Aan de andere kant krijgt de structuur vaak een verontrustende complexiteit : de cirkelvormige vertellingen worden herhaald en keren terug naar de beginzin, die pas aan het einde van het verhaal volledig begrepen wordt. Er zijn verschuivingen in gezichtspunten die pas in het verhaal zichtbaar worden, evenals in de vlakken en tijden van de geconstrueerde realiteit, die oscilleren tussen het feitelijke en het imaginaire, het heden en het verleden, het geleefde en het gedroomde. Het is veeleer de krachtige, dramatische emotionaliteit die de realiteit vormgeeft en vormt vanuit de stormen die binnen de personages ontketend worden.

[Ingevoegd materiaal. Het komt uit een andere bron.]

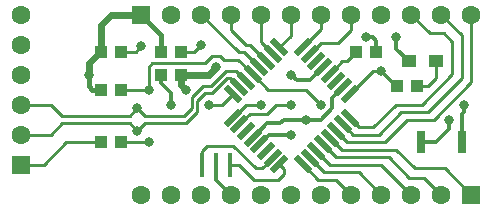
<source format=gtl>
G04 DipTrace 3.3.1.3*
G04 CR19-0914-MP2.GTL*
%MOMM*%
G04 #@! TF.FileFunction,Copper,L1,Top*
G04 #@! TF.Part,Single*
%AMOUTLINE0*
4,1,4,
-0.42426,-0.77782,
-0.77782,-0.42426,
0.42426,0.77782,
0.77782,0.42426,
-0.42426,-0.77782,
0*%
%AMOUTLINE3*
4,1,4,
-0.77782,0.42426,
-0.42426,0.77782,
0.77782,-0.42426,
0.42426,-0.77782,
-0.77782,0.42426,
0*%
%AMOUTLINE6*
4,1,4,
0.55,0.5,
0.55,-0.5,
-0.55,-0.5,
-0.55,0.5,
0.55,0.5,
0*%
%AMOUTLINE9*
4,1,4,
0.375,-0.9,
-0.375,-0.9,
-0.375,0.9,
0.375,0.9,
0.375,-0.9,
0*%
G04 #@! TA.AperFunction,Conductor*
%ADD10C,0.254*%
%ADD13C,0.3048*%
%ADD14C,0.6096*%
%ADD15C,0.4064*%
G04 #@! TA.AperFunction,ComponentPad*
%ADD21R,1.6X1.6*%
%ADD22C,1.6*%
%ADD24R,0.4X2.0*%
%ADD26R,1.1X1.0*%
%ADD27R,1.25X1.1*%
G04 #@! TA.AperFunction,ViaPad*
%ADD28C,0.8*%
%ADD46OUTLINE0*%
%ADD49OUTLINE3*%
%ADD52OUTLINE6*%
%ADD55OUTLINE9*%
%FSLAX35Y35*%
G04*
G71*
G90*
G75*
G01*
G04 Top*
%LPD*%
X2257437Y439594D2*
D10*
X2167093Y349250D1*
X2111377D1*
X1920877Y539750D1*
X1698623D1*
X1658000Y499127D1*
Y381000D1*
X2314005Y383025D2*
X2349500Y347530D1*
Y301627D1*
X2301873Y254000D1*
X2095500D1*
X1968500Y381000D1*
X1898000D1*
X3406750Y1254127D2*
D13*
X3302000Y1358877D1*
Y1460500D1*
X1905000Y127000D2*
X1778000Y254000D1*
Y381000D1*
X1397000Y889000D2*
Y984250D1*
X1312000Y1069250D1*
Y1143000D1*
X2413000Y635000D2*
X2226569D1*
X2144299Y552731D1*
X2413000Y1143000D2*
X2460627Y1095373D1*
X2573805D1*
X2681701Y1203269D1*
X3048000Y1460500D2*
X3103563D1*
X3133000Y1431063D1*
Y1333500D1*
X3873500Y889000D2*
Y825500D1*
X3855500Y807500D1*
Y571500D1*
X2738269Y1146701D2*
D10*
X2845695Y1254127D1*
X2883627D1*
X2963000Y1333500D1*
X804000Y1016000D2*
D15*
X730250D1*
X698500Y1047750D1*
Y1143000D1*
X804000Y1333500D2*
D14*
X793750D1*
X698500Y1238250D1*
Y1143000D1*
X1524000Y1016000D2*
X1482000Y1058000D1*
Y1143000D1*
X1778000Y1206500D2*
X1714500Y1143000D1*
X1482000D1*
X1312000Y1333500D2*
D15*
Y1482000D1*
X1143000Y1651000D1*
D14*
X889000D1*
X804000Y1566000D1*
Y1333500D1*
X2540000Y762000D2*
D13*
X2667000D1*
X2762250Y857250D1*
Y944407D1*
X2851406Y1033563D1*
X2540000Y762000D2*
X2349500D1*
X2317750Y730250D1*
X2208681D1*
X2087731Y609299D1*
Y1146701D2*
D10*
X2218431Y1016000D1*
X2540000D1*
X2667000Y889000D1*
X974000Y571500D2*
X1206500D1*
X974000Y1016000D2*
X1206500D1*
X2087731Y1146701D2*
X1964431Y1270000D1*
X1841500D1*
X1809750Y1301750D1*
X1746250D1*
X1682750Y1238250D1*
X1238250D1*
X1206500Y1206500D1*
Y1016000D1*
X3510500Y571500D2*
D13*
X3635373D1*
X3746500Y682627D1*
Y762000D1*
X2200868Y1259838D2*
D10*
X2063706Y1397000D1*
X2032000D1*
X1905000Y1524000D1*
Y1651000D1*
X1482000Y1333500D2*
X1587500D1*
X1651000Y1397000D1*
X2144299Y1203269D2*
X2014069Y1333500D1*
X1968500D1*
X1651000Y1651000D1*
X974000Y1333500D2*
X1095373D1*
X1143000Y1381127D1*
X804000Y571500D2*
X508000D1*
X317500Y381000D1*
X127000D1*
X2568563Y1316406D2*
X2665034Y1412877D1*
X2809877D1*
X2921000Y1524000D1*
Y1651000D1*
X2511995Y1372975D2*
X2667000Y1527980D1*
Y1651000D1*
X2314005Y1372975D2*
X2413000Y1471970D1*
Y1651000D1*
X2257437Y1316406D2*
X2159000Y1414843D1*
Y1651000D1*
X2031162Y1090132D2*
X1946544Y1174750D1*
X1857373D1*
X1730373Y1047750D1*
X1666873D1*
X1571627Y952503D1*
Y857250D1*
X1508127Y793750D1*
X1174750D1*
X1111250Y857250D1*
X127000Y889000D2*
X381000D1*
X476250Y793750D1*
X1047750D1*
X1111250Y857250D1*
X1974594Y1033563D2*
X1896907Y1111250D1*
X1873250D1*
X1746250Y984250D1*
X1682750D1*
X1619250Y920750D1*
Y825500D1*
X1524000Y730250D1*
X1174750D1*
X1111250Y666750D1*
X127000Y635000D2*
X381000D1*
X476250Y730250D1*
X1047750D1*
X1111250Y666750D1*
X1918025Y976995D2*
X1830030Y889000D1*
X1714500D1*
X1918025Y779005D2*
X2028020Y889000D1*
X2159000D1*
X2413000D2*
X2286000D1*
X2206627Y809627D1*
X2061784D1*
X1974594Y722437D1*
X2511995Y383025D2*
X2641020Y254000D1*
X2794000D1*
X2921000Y127000D1*
X2568563Y439594D2*
X2690657Y317500D1*
X2984500D1*
X3175000Y127000D1*
X2625132Y496162D2*
X2740294Y381000D1*
X3175000D1*
X3429000Y127000D1*
X2681701Y552731D2*
X2789931Y444500D1*
X3238500D1*
X3413127Y269873D1*
X3540127D1*
X3683000Y127000D1*
X2738269Y609299D2*
X2839569Y508000D1*
X3302000D1*
X3460750Y349250D1*
X3714750D1*
X3937000Y127000D1*
X2794838Y665868D2*
X2889206Y571500D1*
X3204527D1*
X3395027Y762000D1*
X3619500D1*
X3937000Y1079500D1*
Y1651000D1*
X2851406Y722437D2*
X2938843Y635000D1*
X3155790D1*
X3346290Y825500D1*
X3570763D1*
X3857627Y1112363D1*
Y1476373D1*
X3683000Y1651000D1*
X2907975Y779005D2*
X2988480Y698500D1*
X3107053D1*
X3297553Y889000D1*
X3522027D1*
X3778250Y1145223D1*
Y1417827D1*
X3703827Y1492250D1*
X3587750D1*
X3429000Y1651000D1*
X2907975Y976995D2*
X3105730Y1174750D1*
X3175000D1*
X3302000Y1047750D1*
X3312250D1*
X3482250D2*
X3571873D1*
X3641750Y1117627D1*
Y1254127D1*
D28*
X1651000Y1397000D3*
X1143000Y1381127D3*
X698500Y1143000D3*
X1714500Y889000D3*
X2159000D3*
X2413000D3*
X2667000D3*
X3746500Y762000D3*
X1206500Y571500D3*
Y1016000D3*
X3175000Y1174750D3*
X2540000Y762000D3*
X1524000Y1016000D3*
X2413000Y1143000D3*
X3873500Y889000D3*
X1111250Y666750D3*
X3302000Y1460500D3*
X3048000D3*
X1111250Y857250D3*
X1397000Y889000D3*
X1778000Y1206500D3*
X2413000Y635000D3*
D46*
X1918025Y779005D3*
X1974594Y722437D3*
X2031162Y665868D3*
X2087731Y609299D3*
X2144299Y552731D3*
X2200868Y496162D3*
X2257437Y439594D3*
X2314005Y383025D3*
D49*
X2511995D3*
X2568563Y439594D3*
X2625132Y496162D3*
X2681701Y552731D3*
X2738269Y609299D3*
X2794838Y665868D3*
X2851406Y722437D3*
X2907975Y779005D3*
D46*
Y976995D3*
X2851406Y1033563D3*
X2794838Y1090132D3*
X2738269Y1146701D3*
X2681701Y1203269D3*
X2625132Y1259838D3*
X2568563Y1316406D3*
X2511995Y1372975D3*
D49*
X2314005D3*
X2257437Y1316406D3*
X2200868Y1259838D3*
X2144299Y1203269D3*
X2087731Y1146701D3*
X2031162Y1090132D3*
X1974594Y1033563D3*
X1918025Y976995D3*
D21*
X3937000Y127000D3*
D22*
X3683000D3*
X3429000D3*
X3175000D3*
X2921000D3*
X2667000D3*
X2413000D3*
X2159000D3*
X1905000D3*
X1651000D3*
X1397000D3*
X1143000D3*
D21*
Y1651000D3*
D22*
X1397000D3*
X1651000D3*
X1905000D3*
X2159000D3*
X2413000D3*
X2667000D3*
X2921000D3*
X3175000D3*
X3429000D3*
X3683000D3*
X3937000D3*
D21*
X127000Y381000D3*
D22*
Y635000D3*
Y889000D3*
Y1143000D3*
Y1397000D3*
Y1651000D3*
D24*
X1658000Y381000D3*
X1778000D3*
X1898000D3*
D52*
X2963000Y1333500D3*
X3133000D3*
D26*
X804000Y1016000D3*
X974000D3*
D55*
X3510500Y571500D3*
X3855500D3*
D26*
X804000D3*
X974000D3*
X1312000Y1333500D3*
X1482000D3*
X804000D3*
X974000D3*
X3312250Y1047750D3*
X3482250D3*
D27*
X3641750Y1254127D3*
X3406750D3*
D26*
X1482000Y1143000D3*
X1312000D3*
M02*

</source>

Humor en lyriek komen ook samen om de bijzondere sfeer van elk verhaal te creëren : "Mensen groeten en klappen en omhelzen en glimlachen als ze binnenkomen, en houden daar dan mee op, alsof de dood een gebeurtenis is waar alleen tranen en marmeren gedachten geschikt voor zijn om naartoe te worden gebracht", wordt gezegd in het costumbrista-schilderij dat zo goed is getekend in "The Mortification"; "Zijn ogen waren gewend geraakt aan het dwalen door onzekere streken: de hele lucht was een immense gele bloem, grenzeloos geel, waarvan de vermoeide parfum eenzaamheid hem had geleerd te maken", voelt en neemt het kind waar, vreemd voor de buurt ("dat anonieme en statische personage"), in "The Intruder".
The Other Exile is een ontroerend, meeslepend en noodzakelijk boek . Het laat ons de literaire schepper zien in de strenge academicus die al haar taalkundige kennis ten dienste heeft gesteld van een unieke verhalende poëzie.
De andere ballingschap , door Alicia María Zorrilla (Libros del Zorzal).